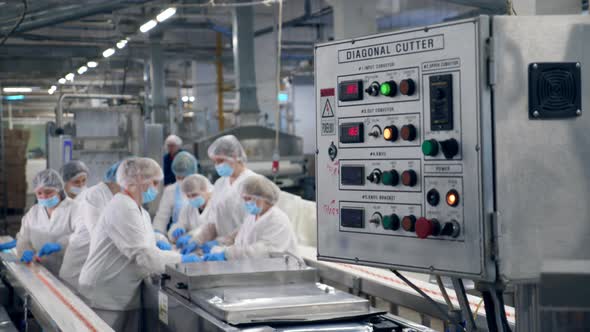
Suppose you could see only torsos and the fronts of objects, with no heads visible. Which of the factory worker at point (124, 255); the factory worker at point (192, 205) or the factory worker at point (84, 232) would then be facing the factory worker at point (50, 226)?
the factory worker at point (192, 205)

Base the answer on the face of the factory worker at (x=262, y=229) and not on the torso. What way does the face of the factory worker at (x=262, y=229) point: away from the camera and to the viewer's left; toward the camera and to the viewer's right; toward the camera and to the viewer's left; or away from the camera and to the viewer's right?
toward the camera and to the viewer's left

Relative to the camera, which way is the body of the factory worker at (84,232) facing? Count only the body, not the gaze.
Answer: to the viewer's right

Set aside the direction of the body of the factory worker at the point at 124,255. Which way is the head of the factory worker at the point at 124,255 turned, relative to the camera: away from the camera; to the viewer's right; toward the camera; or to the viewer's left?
to the viewer's right

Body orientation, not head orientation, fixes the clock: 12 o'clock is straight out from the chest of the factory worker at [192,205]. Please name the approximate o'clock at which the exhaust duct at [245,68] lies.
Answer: The exhaust duct is roughly at 5 o'clock from the factory worker.

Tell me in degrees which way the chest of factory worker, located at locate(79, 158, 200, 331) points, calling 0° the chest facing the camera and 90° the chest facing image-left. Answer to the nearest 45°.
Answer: approximately 270°

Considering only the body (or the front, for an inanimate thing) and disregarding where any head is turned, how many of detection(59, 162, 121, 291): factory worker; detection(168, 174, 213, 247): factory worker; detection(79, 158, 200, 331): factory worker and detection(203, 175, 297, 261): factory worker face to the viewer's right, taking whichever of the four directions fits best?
2

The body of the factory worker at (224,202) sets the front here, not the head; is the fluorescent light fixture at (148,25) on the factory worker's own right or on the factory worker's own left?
on the factory worker's own right

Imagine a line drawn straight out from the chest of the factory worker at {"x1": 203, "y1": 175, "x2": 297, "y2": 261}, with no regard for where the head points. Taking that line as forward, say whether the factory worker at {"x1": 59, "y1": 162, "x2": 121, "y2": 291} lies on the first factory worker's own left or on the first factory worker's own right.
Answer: on the first factory worker's own right
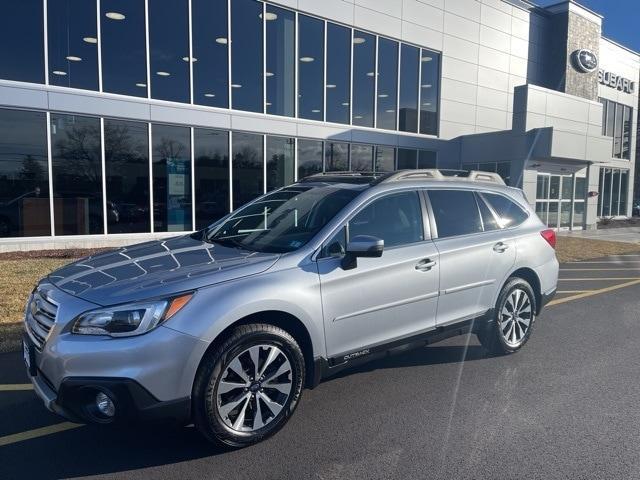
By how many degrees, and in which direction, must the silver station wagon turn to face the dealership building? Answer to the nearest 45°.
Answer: approximately 135° to its right

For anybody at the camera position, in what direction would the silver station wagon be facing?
facing the viewer and to the left of the viewer

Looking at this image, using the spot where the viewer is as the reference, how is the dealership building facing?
facing the viewer and to the right of the viewer

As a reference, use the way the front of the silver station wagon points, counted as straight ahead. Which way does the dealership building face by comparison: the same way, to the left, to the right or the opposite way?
to the left

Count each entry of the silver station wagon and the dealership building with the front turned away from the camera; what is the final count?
0
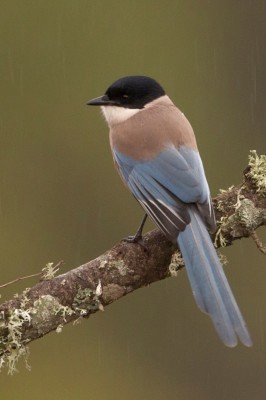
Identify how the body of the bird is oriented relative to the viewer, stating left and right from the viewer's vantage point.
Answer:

◆ EXERCISE:
Reproduce every one of the records above with "dealership building" replaced by "car showroom" wherever it occurs, leaving all other text unchanged. Omit the pictures from your answer.

◆ OUTPUT BELOW:
Suppose you could see only torsos and the fronts of objects, with no heads visible. Which of the factory worker at point (124, 255); the factory worker at point (192, 205) or the factory worker at point (84, 232) would then be facing the factory worker at point (50, 226)?
the factory worker at point (192, 205)

Base the answer on the face of the factory worker at (x=262, y=229) and not on the torso. What way does the face of the factory worker at (x=262, y=229) point: away from the camera and to the viewer's left; toward the camera and to the viewer's right; toward the camera and to the viewer's left; or away from the camera and to the viewer's right?
toward the camera and to the viewer's left

Relative to the camera, which way is the body of the factory worker at (84,232) facing? Count only the body, not the gaze.
Answer: to the viewer's right

Set aside the direction of the body of the factory worker at the point at 124,255. Which way is the head of the factory worker at the point at 124,255 turned, relative to the camera: away from the camera; to the viewer's right; toward the camera; or to the viewer's left?
to the viewer's right

Body orientation, not head orientation, fixes the clock: 12 o'clock is straight out from the chest of the factory worker at [192,205]. Please name the approximate o'clock at which the exhaust duct at [245,68] lies.
Answer: The exhaust duct is roughly at 5 o'clock from the factory worker.

Tell me in degrees which way the chest of factory worker, located at locate(79, 158, 200, 331) points, calling 0° the chest facing the camera and 90° the chest facing image-left. Answer to the nearest 45°.
Answer: approximately 270°

Considering only the body (or the front, for an inanimate thing) and disregarding where any head is turned, how many of detection(59, 162, 121, 291): factory worker; detection(168, 174, 213, 247): factory worker; detection(79, 158, 200, 331): factory worker and detection(203, 175, 297, 261): factory worker face to the viewer's right, taking whichever of the four directions fits best?
2

The body of the factory worker at (224,202) sets the front here, not the head; is the fluorescent light fixture at (148,25) on the factory worker's own right or on the factory worker's own left?
on the factory worker's own right

Imagine a line drawn straight out from the chest of the factory worker at {"x1": 203, "y1": 175, "x2": 297, "y2": 261}, with no regard for where the head points. Taking that line as forward, say whether the factory worker at {"x1": 59, "y1": 162, "x2": 121, "y2": 291} lies on the first factory worker's own left or on the first factory worker's own right.
Answer: on the first factory worker's own right
By how many degrees, and in which direction, must the silver station wagon turn to face the car showroom? Answer to the nearest 45°.
Answer: approximately 135° to its right

For anybody at the camera position, in what direction would the silver station wagon be facing?
facing the viewer and to the left of the viewer

Looking at this image, using the spot where the viewer is as the reference, how is the car showroom facing?
facing the viewer and to the right of the viewer

As a reference, use the way the front of the silver station wagon points, counted as straight ahead. Which way does the car showroom face by comparison: the same way, to the left, to the right or the opposite way?
to the left

Count each entry of the silver station wagon and the car showroom with the front turned away from the camera; what is the final count?
0
Identify how the body of the bird is oriented relative to the viewer, stating left and right from the viewer's vantage point.
Answer:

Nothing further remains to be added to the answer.